- **Textauszug**:
--

Gemäß Art. L. 622-6 Abs. 1 des Code du travail sind alle arbeitsuchenden Arbeitslosen verpflichtet, sich bei der ADEM arbeitsuchend zu melden.

Ausgangsverfahren und Vorlagefrage

5

Frau Schmidt-Krier besitzt die luxemburgische Staatsangehörigkeit, ist am 30. Juli 1955 geboren und wohnt mit ihrem Mann in Deutschland nahe der luxemburgischen Grenze. Sie hat ihren gesamten Berufsweg in Luxemburg zurückgelegt.

6

Im Alter von 52 Jahren wurde Frau Schmidt-Krier von Caves Krier, einer Gesellschaft mit Sitz in Remich (Luxemburg), mit einem unbefristeten Arbeitsvertrag zum 1. Mai 2008 eingestellt.

7

Nach der Einstellung von Frau Schmidt-Krier beantragte Caves Krier am 2. September 2008 bei der ADEM eine Beihilfe zur Einstellung von älteren Arbeitslosen und Langzeitarbeitslosen gemäß Art. L. 541-1 Abs. 1 des Code du travail.

8

Mit Bescheid vom 4. September 2008 lehnte die ADEM diesen Antrag mit der Begründung ab, dass Frau Schmidt-Krier die in dieser Bestimmung vorgesehene Bedingung nicht erfülle, wonach sie seit mindestens einem Monat bei der ADEM als arbeitsuchend gemeldet sein müsse (im Folgenden: streitiger Bescheid).

9

Am 11. Januar 2010 erhob Caves Krier beim Tribunal administratif eine Klage auf Nichtigerklärung dieses Bescheids, in deren Rahmen sie ausführte, dass Frau Schmidt-Krier in Deutschland arbeitsuchend gemeldet sei und stets in Luxemburg gearbeitet habe. Sie habe sich nur deshalb in Deutschland arbeitslos gemeldet, weil sie und ihr Mann zwar weiterhin in Luxemburg gearbeitet, ihren Wohnsitz aber nach Deutschland verlegt hätten.

10

Caves Krier stützte ihre Klage auf einen einzigen Klagegrund, und zwar auf einen Verstoß gegen den Grundsatz der Gleichheit vor dem Gesetz, wie ihn die Verfassung des Großherzogtums Luxemburg vorsehe, da in der anzuwendenden Regelung und damit im streitigen Bescheid in Luxemburg wohnende luxemburgische Staatsangehörige und im Ausland wohnende luxemburgische Staatsangehörige, auch wenn sie jeweils in Luxemburg gearbeitet hätten, bei der Gewährung der in Rede stehenden Beihilfe ungleich behandelt würden, ohne dass diese Ungleichbehandlung durch objektive Kriterien gerechtfertigt sei.

11

In seinem Urteil vom 14. Juli 2010 wies das Tribunal administratif die Klage mit der Begründung ab, dass Frau Schmidt-Krier bei ihrer Einstellung das Erfordernis einer Meldung bei der ADEM nicht erfüllt habe. Zum Verstoß gegen den verfassungsrechtlichen Grundsatz der Gleichbehandlung führte es aus, dass die Lage eines in Luxemburg wohnenden Arbeitslosen, der sich somit bei der ADEM arbeitslos melden könne, nicht mit der Lage eines Arbeitslosen vergleichbar sei, der nicht in Luxemburg wohne und sich daher nicht bei der ADEM melden könne, sondern dies bei der Arbeitsverwaltung seines Wohnsitzstaats tun müsse.

--

- **Arbeitsauftrag 1**:
Gib die Datensätze vom ersten Eintrag bis einschließlich der Zeile mit „genus: Festuca“ unverändert wieder.
Der Textauszug und die Datensätze stehen inhaltlich in keinem Zusammenhang.

--

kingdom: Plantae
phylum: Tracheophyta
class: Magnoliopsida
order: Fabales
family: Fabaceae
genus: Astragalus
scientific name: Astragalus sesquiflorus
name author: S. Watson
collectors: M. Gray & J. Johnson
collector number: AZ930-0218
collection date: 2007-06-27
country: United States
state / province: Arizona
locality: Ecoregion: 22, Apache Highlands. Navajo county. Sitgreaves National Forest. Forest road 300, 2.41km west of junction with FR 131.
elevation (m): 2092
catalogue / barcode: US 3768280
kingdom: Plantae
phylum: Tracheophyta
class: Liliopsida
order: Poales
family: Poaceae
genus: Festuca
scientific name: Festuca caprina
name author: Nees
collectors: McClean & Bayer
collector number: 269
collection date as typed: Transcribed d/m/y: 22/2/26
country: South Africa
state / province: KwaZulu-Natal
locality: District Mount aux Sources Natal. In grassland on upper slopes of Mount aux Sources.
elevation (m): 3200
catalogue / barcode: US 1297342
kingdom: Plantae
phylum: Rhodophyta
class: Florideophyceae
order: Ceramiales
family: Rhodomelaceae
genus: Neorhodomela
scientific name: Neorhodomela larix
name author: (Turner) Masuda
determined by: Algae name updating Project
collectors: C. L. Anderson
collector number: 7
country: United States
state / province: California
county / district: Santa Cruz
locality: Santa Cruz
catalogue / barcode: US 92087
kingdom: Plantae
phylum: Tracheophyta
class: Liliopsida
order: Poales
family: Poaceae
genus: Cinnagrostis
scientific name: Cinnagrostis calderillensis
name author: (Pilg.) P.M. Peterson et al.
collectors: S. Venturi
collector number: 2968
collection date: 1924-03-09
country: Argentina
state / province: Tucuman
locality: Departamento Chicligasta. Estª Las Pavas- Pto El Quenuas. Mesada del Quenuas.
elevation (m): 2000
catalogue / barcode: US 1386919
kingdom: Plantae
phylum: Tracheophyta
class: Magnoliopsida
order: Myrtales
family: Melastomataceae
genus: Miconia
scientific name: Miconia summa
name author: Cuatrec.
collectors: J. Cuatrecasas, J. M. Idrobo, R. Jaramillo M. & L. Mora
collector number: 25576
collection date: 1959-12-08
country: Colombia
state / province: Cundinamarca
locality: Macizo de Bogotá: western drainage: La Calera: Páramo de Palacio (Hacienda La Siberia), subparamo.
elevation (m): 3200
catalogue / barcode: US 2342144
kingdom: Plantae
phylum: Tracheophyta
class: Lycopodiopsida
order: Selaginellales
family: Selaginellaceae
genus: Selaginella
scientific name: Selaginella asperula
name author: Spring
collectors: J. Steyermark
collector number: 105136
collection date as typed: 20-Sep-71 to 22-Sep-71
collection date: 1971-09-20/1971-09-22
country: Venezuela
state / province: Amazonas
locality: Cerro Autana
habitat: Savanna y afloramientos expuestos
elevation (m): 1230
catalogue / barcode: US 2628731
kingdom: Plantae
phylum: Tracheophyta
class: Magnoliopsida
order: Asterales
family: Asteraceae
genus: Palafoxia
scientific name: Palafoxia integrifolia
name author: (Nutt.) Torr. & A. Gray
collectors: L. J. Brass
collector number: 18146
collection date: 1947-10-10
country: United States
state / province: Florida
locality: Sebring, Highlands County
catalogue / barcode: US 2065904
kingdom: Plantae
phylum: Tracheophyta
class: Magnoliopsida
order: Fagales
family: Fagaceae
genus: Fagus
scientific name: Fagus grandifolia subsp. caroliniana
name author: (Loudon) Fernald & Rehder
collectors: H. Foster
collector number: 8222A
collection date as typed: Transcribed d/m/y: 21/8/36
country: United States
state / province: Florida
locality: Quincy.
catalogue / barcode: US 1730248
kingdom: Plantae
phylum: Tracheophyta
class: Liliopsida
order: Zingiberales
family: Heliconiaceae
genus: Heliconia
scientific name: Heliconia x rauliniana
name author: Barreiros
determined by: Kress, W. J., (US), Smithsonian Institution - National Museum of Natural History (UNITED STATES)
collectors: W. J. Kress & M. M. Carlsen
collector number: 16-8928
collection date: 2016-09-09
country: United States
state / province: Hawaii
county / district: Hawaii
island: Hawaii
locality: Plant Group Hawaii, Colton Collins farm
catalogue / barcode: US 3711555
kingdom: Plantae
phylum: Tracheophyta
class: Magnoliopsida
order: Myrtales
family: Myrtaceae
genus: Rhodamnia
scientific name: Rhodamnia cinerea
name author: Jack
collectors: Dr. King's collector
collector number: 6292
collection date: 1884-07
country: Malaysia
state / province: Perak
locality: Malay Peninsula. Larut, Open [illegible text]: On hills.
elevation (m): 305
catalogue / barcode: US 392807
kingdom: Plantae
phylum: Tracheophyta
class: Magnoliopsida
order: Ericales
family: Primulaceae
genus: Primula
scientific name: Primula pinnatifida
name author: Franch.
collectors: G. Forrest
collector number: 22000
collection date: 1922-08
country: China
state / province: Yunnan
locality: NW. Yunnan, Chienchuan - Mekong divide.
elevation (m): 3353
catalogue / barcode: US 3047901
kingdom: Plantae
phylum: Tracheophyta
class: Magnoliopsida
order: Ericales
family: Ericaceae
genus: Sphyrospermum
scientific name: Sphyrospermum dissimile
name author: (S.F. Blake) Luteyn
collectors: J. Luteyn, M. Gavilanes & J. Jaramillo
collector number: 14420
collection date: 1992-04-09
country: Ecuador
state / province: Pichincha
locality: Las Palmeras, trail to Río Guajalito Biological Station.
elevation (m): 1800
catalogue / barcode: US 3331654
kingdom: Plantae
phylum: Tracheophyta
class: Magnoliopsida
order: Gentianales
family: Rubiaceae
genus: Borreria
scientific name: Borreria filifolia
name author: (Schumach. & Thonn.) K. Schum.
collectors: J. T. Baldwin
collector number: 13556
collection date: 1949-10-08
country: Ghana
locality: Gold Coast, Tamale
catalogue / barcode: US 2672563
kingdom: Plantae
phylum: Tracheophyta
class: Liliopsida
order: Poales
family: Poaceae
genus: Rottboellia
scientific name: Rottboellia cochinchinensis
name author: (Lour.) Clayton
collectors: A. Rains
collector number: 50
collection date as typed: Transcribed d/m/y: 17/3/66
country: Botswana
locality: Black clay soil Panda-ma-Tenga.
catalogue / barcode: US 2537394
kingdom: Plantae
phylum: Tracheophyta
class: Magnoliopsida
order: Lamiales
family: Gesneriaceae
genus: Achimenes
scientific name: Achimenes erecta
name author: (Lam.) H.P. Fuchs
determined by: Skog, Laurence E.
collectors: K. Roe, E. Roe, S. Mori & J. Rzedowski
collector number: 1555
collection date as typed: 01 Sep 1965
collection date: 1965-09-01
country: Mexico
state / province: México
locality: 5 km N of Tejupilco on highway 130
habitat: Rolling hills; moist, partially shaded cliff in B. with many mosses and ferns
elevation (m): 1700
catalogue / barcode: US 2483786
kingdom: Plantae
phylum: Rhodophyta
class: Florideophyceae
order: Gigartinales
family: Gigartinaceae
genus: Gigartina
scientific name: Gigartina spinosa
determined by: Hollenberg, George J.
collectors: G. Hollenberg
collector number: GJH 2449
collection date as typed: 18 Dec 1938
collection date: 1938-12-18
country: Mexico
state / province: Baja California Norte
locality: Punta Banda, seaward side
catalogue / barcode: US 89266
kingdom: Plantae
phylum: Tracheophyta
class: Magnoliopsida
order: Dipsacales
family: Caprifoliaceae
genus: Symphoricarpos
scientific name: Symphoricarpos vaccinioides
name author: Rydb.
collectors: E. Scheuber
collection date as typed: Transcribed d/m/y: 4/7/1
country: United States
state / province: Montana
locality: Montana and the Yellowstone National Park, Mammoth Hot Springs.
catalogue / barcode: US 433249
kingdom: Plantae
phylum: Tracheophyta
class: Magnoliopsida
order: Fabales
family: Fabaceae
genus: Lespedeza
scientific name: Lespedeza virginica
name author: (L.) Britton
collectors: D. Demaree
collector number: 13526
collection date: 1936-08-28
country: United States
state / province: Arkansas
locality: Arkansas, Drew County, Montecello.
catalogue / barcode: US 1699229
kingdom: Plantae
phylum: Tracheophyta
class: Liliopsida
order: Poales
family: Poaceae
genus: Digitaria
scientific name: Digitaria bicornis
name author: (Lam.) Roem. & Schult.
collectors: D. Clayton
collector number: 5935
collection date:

--

- **Arbeitsauftrag 2**:
Fasse den Absatz des Textauszugs, der mit „Caves Krier stützte ihre Klage“ beginnt, kürzer zusammen und behalte dabei seine wesentlichen Aussagen bei.

- **Lösung 1**:
kingdom: Plantae
phylum: Tracheophyta
class: Magnoliopsida
order: Fabales
family: Fabaceae
genus: Astragalus
scientific name: Astragalus sesquiflorus
name author: S. Watson
collectors: M. Gray & J. Johnson
collector number: AZ930-0218
collection date: 2007-06-27
country: United States
state / province: Arizona
locality: Ecoregion: 22, Apache Highlands. Navajo county. Sitgreaves National Forest. Forest road 300, 2.41km west of junction with FR 131.
elevation (m): 2092
catalogue / barcode: US 3768280
kingdom: Plantae
phylum: Tracheophyta
class: Liliopsida
order: Poales
family: Poaceae
genus: Festuca

- **Lösung 2**:
Caves Krier stützte die Klage allein auf einen Verstoß gegen den in der luxemburgischen Verfassung vorgesehenen Grundsatz der Gleichheit vor dem Gesetz. Die Regelung und damit der streitige Bescheid behandelten bei der Beihilfe luxemburgische Staatsangehörige mit Wohnsitz in Luxemburg und solche mit Wohnsitz im Ausland ungleich, auch wenn beide in Luxemburg gearbeitet hätten. Diese Ungleichbehandlung sei nicht durch objektive Kriterien gerechtfertigt.